I hope he is happy to stay for the long haul.
My thoughts for a long while are that even with the absolute pre-requisite of an excellent manager in place, this ship is long for the turning and it will take at least two full seasons to see a tangible difference. Two seasons in which we don't make any errors with incoming signings and that's a tall order.
Two or three well-placed signings in the summer would make a huge difference and could make us really competitive around the fringes but the change in mentality is going to prove far more difficult to correct in the short-term, that can only be achieved over a sustained longer-term period of improvement and collective increase in standards and confidence.
Only a handful of players are good enough to be retained and the problem of binning the remainder still leaves an enormous headache. The reality is that many of the current squad, and those not good enough, are still going to be around next year and the year after.
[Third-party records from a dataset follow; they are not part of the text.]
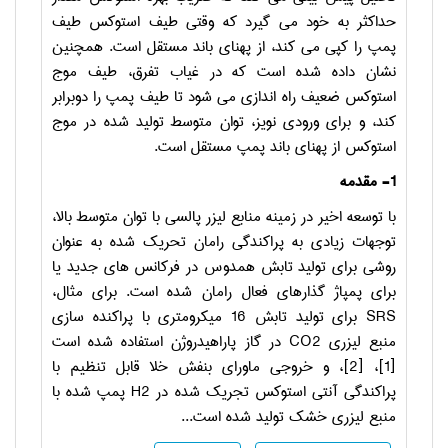
حداکثر به خود می گیرد که وقتی طیف استوکس طیف
پمپ را کپی می کند، از پهنای باند مستقل است. همچنین
نشان داده شده است که در غیاب تفرق، طیف موج
استوکس ضعیف راه اندازی می شود تا طیف پمپ را دوبرابر
کند، و برای ورودی نویز، توان متوسط تولید شده در موج
استوکس از پهنای باند پمپ مستقل است.
1- مقدمه
با توسعه اخیر در زمینه منابع لیزر پالسی با توان متوسط بالا،
توجهات زیادی به پراکندگی رامان تحریک شده به عنوان
روشی برای تولید تابش همدوس در فرکانس های جدید یا
برای پمپاژ گذارهای فعال رامان شده است. برای مثال،
SRS
برای تولید تابش 16 میکرومتری با پراکنده سازی
منبع لیزری
CO2
در گاز پاراهیدروژن استفاده شده است
[1]، [2]، و خروجی ماورای بنفش خلا قابل تنظیم با
پراکندگی آنتی استوکس تجریک شده در
H2
پمپ شده با
منبع لیزری خشک تولید شده است...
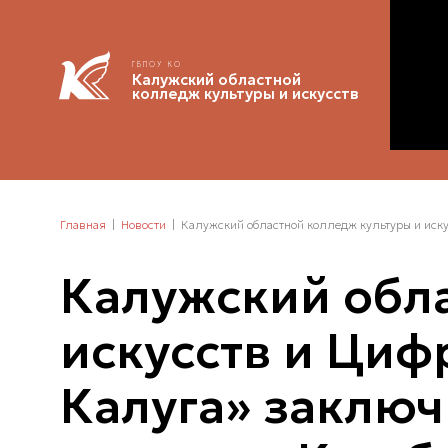
ГБПОУ КО
Калужский областной
колледж культуры и искусств
Главная
Новости
Калужский областной колледж культуры и иск
Калужский обла
искусств и Ци
Калуга» заключ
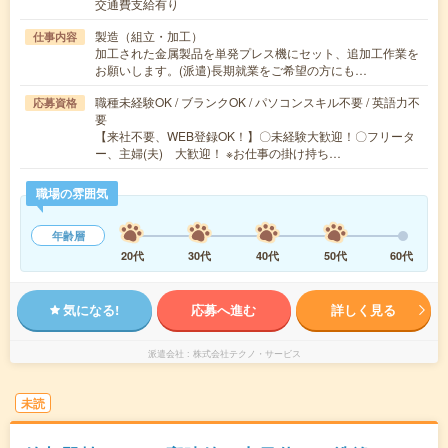
交通費支給有り
製造（組立・加工）
仕事内容
加工された金属製品を単発プレス機にセット、追加工作業を
お願いします。(派遣)長期就業をご希望の方にも…
職種未経験OK / ブランクOK / パソコンスキル不要 / 英語力不
応募資格
要
【来社不要、WEB登録OK！】〇未経験大歓迎！〇フリータ
ー、主婦(夫) 大歓迎！ ※お仕事の掛け持ち…
職場の雰囲気
年齢層
20代
30代
40代
50代
60代
気になる!
応募へ進む
詳しく見る
派遣会社
株式会社テクノ・サービス
未読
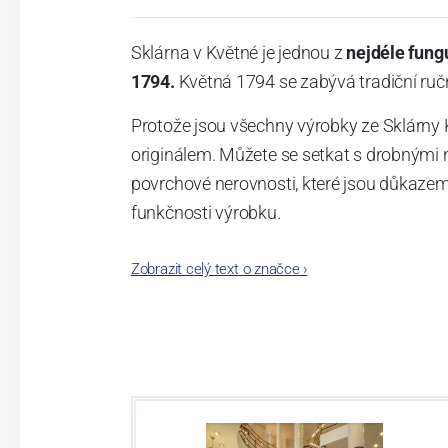
Sklárna v Květné je jednou z
nejdéle fung
1794.
Květná 1794 se zabývá tradiční ručn
Protože jsou všechny výrobky ze Sklárny 
originálem. Můžete se setkat s drobnými 
povrchové nerovnosti, které jsou důkazem
funkčnosti výrobku.
Vylepšené složení skloviny, ze které se tav
Zobrazit celý text o značce
›
vyrobený kus o mnoho tvrdší a odolnější př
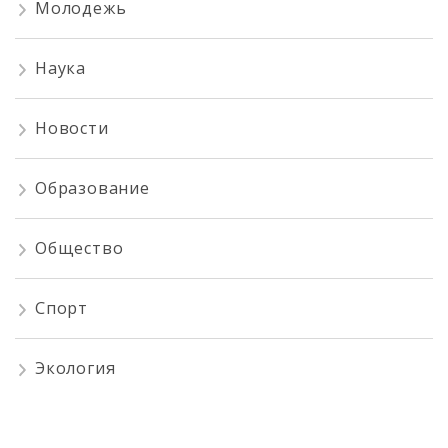
Молодежь
Наука
Новости
Образование
Общество
Спорт
Экология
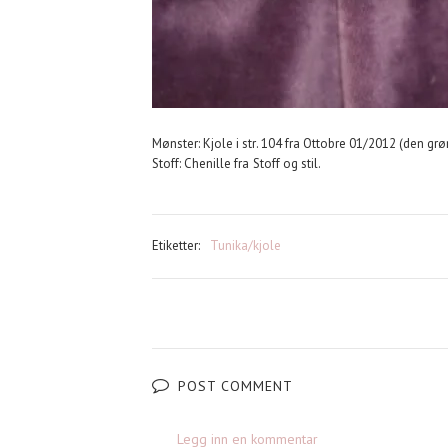
Mønster: Kjole i str. 104 fra Ottobre 01/2012 (den gr
Stoff: Chenille fra Stoff og stil.
Etiketter:
Tunika/kjole
POST COMMENT
Legg inn en kommentar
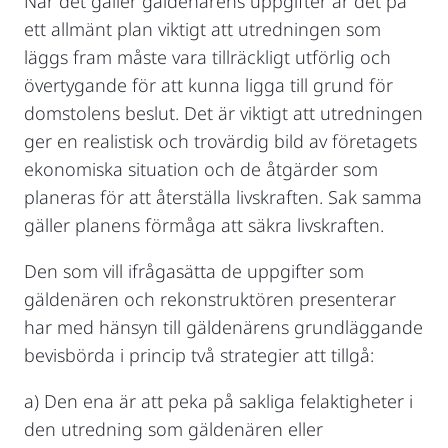
När det gäller gäldenärens uppgifter är det på
ett allmänt plan viktigt att utredningen som
läggs fram måste vara tillräckligt utförlig och
övertygande för att kunna ligga till grund för
domstolens beslut. Det är viktigt att utredningen
ger en realistisk och trovärdig bild av företagets
ekonomiska situation och de åtgärder som
planeras för att återställa livskraften. Sak samma
gäller planens förmåga att säkra livskraften.
Den som vill ifrågasätta de uppgifter som
gäldenären och rekonstruktören presenterar
har med hänsyn till gäldenärens grundläggande
bevisbörda i princip två strategier att tillgå:
a) Den ena är att peka på sakliga felaktigheter i
den utredning som gäldenären eller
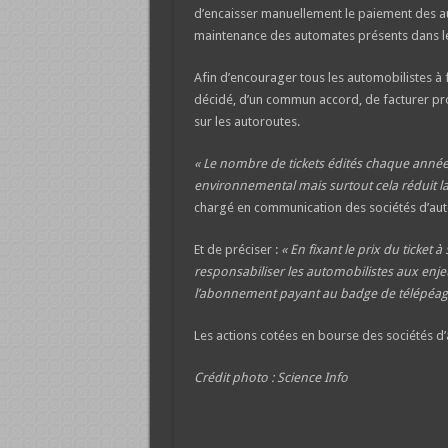
d’encaisser manuellement le paiement des au
maintenance des automates présents dans le
Afin d’encourager tous les automobilistes à f
décidé, d’un commun accord, de facturer proc
sur les autoroutes.
« Le nombre de tickets édités chaque année 
environnemental mais surtout cela réduit la 
chargé en communication des sociétés d’aut
Et de préciser :
« En fixant le prix du ticket 
responsabiliser les automobilistes aux enj
l’abonnement payant au badge de télépéage,
Les actions cotées en bourse des sociétés d
Crédit photo : Science Info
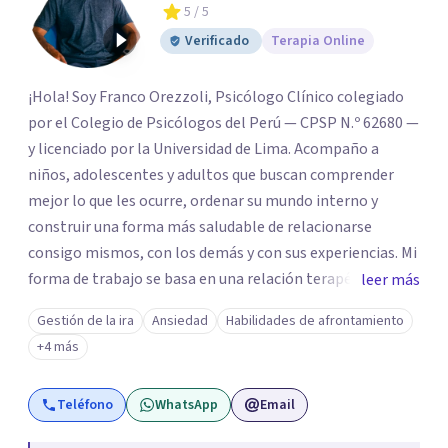
5
/ 5
Verificado
Terapia Online
¡Hola! Soy Franco Orezzoli, Psicólogo Clínico colegiado
por el Colegio de Psicólogos del Perú — CPSP N.º 62680 —
y licenciado por la Universidad de Lima. Acompaño a
niños, adolescentes y adultos que buscan comprender
mejor lo que les ocurre, ordenar su mundo interno y
construir una forma más saludable de relacionarse
consigo mismos, con los demás y con sus experiencias. Mi
forma de trabajo se basa en una relación terapéutica
leer más
cercana, genuina y respetuosa, donde puedas expresarte
Gestión de la ira
Ansiedad
Habilidades de afrontamiento
con libertad, sin juicios y a tu propio ritmo.
+4 más
Teléfono
WhatsApp
Email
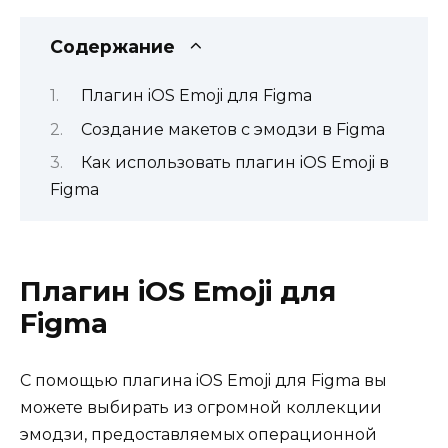
Содержание
Плагин iOS Emoji для Figma
Создание макетов с эмодзи в Figma
Как использовать плагин iOS Emoji в
Figma
Плагин iOS Emoji для
Figma
С помощью плагина iOS Emoji для Figma вы
можете выбирать из огромной коллекции
эмодзи, предоставляемых операционной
Things can only be improved piece by piece.
We see the limitations of this squad every single time we come against above-average opposition. More often we get beat because we are very average and they are not.
It's not at all a criticism of Ancelotti but the results so far are more or less in line with expectations. He hasn't been able to organise this group of players into a unit such that we can get a standout result like what we hoped for yesterday, or at Arsenal. That does concern me a little, not so much that we haven't done it but we lose the benefits of a really good away result that would allow us to begin next season with that burden lifted just a little.